The senior delegation from the UAE, which will be headed by its finance and economy ministers, is expected to arrive in Israel at noon Tuesday for a five-hour visit that will include bilateral talks geared at implementing the normalization agreement signed in Washington last month.
It will be the first time UAE ministers visit the Jewish state publicly since the two countries announced the normalization of ties on August 13.
UAE Economy Minister Abdulla Bin Touq Al Marri and Minister of State for Financial Affairs Obaid Humaid Al Tayer will be welcomed at Ben Gurion Airport by Netanyahu, Foreign Minister Gabi Ashkenazi and National Security Adviser Meir Ben-Shabbat, who is said to have been instrumental in finalizing the deal.
The brief welcoming ceremony is set to be followed by speeches from Netanyahu, Mnuchin, Al Tayer and US International Development Finance Corporation CEO Adam S. Boehler.

(Saved entries)
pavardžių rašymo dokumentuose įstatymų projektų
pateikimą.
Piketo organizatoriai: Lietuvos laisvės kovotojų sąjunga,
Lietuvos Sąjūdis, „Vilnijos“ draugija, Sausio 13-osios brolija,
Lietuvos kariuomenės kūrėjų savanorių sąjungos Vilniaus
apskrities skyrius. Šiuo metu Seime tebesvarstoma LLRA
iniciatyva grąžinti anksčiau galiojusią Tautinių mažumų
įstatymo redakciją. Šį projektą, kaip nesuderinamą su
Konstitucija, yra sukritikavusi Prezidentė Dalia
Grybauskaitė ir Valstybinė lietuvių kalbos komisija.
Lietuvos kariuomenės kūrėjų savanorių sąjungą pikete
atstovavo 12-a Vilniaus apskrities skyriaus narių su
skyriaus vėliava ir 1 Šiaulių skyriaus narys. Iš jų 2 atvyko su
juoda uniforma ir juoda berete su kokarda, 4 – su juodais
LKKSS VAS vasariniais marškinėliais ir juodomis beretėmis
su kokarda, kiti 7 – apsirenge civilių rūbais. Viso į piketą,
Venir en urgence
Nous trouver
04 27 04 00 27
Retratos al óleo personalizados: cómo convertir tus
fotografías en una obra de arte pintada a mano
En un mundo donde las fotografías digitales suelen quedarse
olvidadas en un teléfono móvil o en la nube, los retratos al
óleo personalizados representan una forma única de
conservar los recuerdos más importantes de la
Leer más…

...

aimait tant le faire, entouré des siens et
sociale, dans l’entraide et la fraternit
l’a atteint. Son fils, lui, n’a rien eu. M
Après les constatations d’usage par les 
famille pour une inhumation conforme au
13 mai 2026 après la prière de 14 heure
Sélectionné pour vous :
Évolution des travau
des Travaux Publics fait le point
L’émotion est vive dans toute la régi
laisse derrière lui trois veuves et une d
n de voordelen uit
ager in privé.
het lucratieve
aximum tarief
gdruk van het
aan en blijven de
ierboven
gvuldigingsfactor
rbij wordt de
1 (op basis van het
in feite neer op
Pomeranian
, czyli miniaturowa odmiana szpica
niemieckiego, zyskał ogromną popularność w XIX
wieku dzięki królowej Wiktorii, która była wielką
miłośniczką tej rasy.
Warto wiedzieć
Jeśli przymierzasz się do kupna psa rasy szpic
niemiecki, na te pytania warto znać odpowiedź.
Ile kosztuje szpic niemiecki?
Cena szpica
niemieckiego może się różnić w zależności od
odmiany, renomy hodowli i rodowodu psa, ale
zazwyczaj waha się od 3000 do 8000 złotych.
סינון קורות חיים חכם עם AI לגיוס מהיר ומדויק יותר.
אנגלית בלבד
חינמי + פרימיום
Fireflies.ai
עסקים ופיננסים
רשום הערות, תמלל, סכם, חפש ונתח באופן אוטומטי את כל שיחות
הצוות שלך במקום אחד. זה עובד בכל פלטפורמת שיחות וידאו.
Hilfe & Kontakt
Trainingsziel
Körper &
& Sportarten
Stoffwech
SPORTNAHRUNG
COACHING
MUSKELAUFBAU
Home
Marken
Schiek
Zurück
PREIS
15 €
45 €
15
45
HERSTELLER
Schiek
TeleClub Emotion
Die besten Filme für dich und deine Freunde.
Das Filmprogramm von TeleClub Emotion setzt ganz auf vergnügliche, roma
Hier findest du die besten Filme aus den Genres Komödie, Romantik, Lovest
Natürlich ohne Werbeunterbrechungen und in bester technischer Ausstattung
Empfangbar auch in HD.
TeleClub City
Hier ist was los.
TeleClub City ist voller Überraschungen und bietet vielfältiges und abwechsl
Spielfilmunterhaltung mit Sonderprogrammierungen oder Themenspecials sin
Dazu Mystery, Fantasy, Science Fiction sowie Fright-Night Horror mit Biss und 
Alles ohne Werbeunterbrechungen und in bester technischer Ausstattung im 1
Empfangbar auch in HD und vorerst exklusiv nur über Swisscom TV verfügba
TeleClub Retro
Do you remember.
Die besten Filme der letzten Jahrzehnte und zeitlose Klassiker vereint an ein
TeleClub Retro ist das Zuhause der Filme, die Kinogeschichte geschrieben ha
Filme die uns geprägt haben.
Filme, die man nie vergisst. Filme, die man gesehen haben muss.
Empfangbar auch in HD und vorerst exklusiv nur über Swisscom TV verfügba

[Problem] Could you edit the passage about the UAE delegation's visit by restating the part that opens with "UAE Economy Minister" and closes with "finalizing the deal.", using "greeted" in place of "welcomed"?

[Written answer]
UAE Economy Minister Abdulla Bin Touq Al Marri and Minister of State for Financial Affairs Obaid Humaid Al Tayer will be greeted at Ben Gurion Airport by Netanyahu, Foreign Minister Gabi Ashkenazi and National Security Adviser Meir Ben-Shabbat, who is said to have been instrumental in finalizing the deal.